But while I was going through the first few years of the separation, I got help. A great deal of help. And I wrote every day in a journal and I spoke about my feelings. I got them out, I didn’t let them fester. Is there a better word than fester? Aggravate, worsen, make bitter.
My advice: Cry. Often, if you need to. Get a plastic baseball bat and hit a pillow, hard. Take kickboxing or run. Dance. Do yoga. Meditate, even just for five minutes a day. Move the feelings through your body. It’s healthy. It’s good self-care.
Have faith. Whatever spiritual path you are on, even if it’s just the smallest fragment of some kind of belief, hold onto it. For me, Pema Chodron’s book When Things Fall Apart was extremely helpful.
Create a soundtrack for your life. Mine included: Kelly Clarkson’s “Stronger,” Patty Smith’s “Goodbye to You,” and Cee Lo Green’s “F**k You.” And, of course, the universal divorce anthem, Gloria Gaynor’s: “I Will Survive.”

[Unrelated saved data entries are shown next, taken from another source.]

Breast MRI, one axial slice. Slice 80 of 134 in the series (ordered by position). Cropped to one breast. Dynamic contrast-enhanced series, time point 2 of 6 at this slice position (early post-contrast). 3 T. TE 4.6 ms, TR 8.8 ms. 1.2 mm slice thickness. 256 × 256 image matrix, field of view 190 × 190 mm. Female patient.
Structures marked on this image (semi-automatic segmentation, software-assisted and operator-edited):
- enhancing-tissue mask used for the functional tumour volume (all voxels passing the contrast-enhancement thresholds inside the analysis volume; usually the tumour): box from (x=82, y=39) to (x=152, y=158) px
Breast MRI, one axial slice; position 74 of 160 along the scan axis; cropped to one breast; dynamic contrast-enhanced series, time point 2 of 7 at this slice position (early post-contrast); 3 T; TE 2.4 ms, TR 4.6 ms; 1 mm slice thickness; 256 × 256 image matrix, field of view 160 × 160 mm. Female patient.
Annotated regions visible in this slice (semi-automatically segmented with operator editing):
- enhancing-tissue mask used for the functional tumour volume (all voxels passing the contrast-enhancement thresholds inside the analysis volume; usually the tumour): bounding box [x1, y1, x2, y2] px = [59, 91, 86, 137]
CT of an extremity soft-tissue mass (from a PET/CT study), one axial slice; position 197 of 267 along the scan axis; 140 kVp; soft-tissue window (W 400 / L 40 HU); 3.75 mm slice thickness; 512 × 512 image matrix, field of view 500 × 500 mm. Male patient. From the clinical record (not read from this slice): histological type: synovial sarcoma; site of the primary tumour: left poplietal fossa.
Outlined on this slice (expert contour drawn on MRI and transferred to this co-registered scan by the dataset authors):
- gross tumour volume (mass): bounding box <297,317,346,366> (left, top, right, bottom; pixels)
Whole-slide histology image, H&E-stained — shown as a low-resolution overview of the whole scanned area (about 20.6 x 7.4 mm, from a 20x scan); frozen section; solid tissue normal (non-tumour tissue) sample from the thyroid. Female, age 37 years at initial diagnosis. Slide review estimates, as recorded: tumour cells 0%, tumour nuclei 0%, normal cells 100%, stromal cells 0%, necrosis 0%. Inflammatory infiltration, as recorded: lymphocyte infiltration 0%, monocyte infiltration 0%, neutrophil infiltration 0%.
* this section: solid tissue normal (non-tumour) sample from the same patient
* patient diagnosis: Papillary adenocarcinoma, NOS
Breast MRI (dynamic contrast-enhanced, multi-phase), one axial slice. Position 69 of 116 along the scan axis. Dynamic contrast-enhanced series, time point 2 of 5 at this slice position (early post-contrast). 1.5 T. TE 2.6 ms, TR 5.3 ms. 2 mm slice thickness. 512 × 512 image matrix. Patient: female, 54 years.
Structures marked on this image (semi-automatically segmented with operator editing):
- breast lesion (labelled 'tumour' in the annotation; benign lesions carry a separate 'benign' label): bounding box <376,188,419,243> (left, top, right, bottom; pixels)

Life gets better. It really does.
I haven’t met another man to love, but I am enjoying my freedom. I live in gratitude for the beautiful, imperfect life I have now. It’s so much better than the old life I had — when my ex and I were just going through the motions and neither of us wanted to be there.
Two years after our divorce was final, I wish him well and I think he wishes the same for me. We share a daughter — we’ll always be connected through her. I still feel sadness sometimes, but my life has expanded in so many ways — and I’m grateful for the lessons I learned in that difficult time. I learned I’m strong. I learned I’m not alone and that I have a great support system. I learned about empathy and compassion.
And I learned that through difficulty, new opportunities really do help you rise.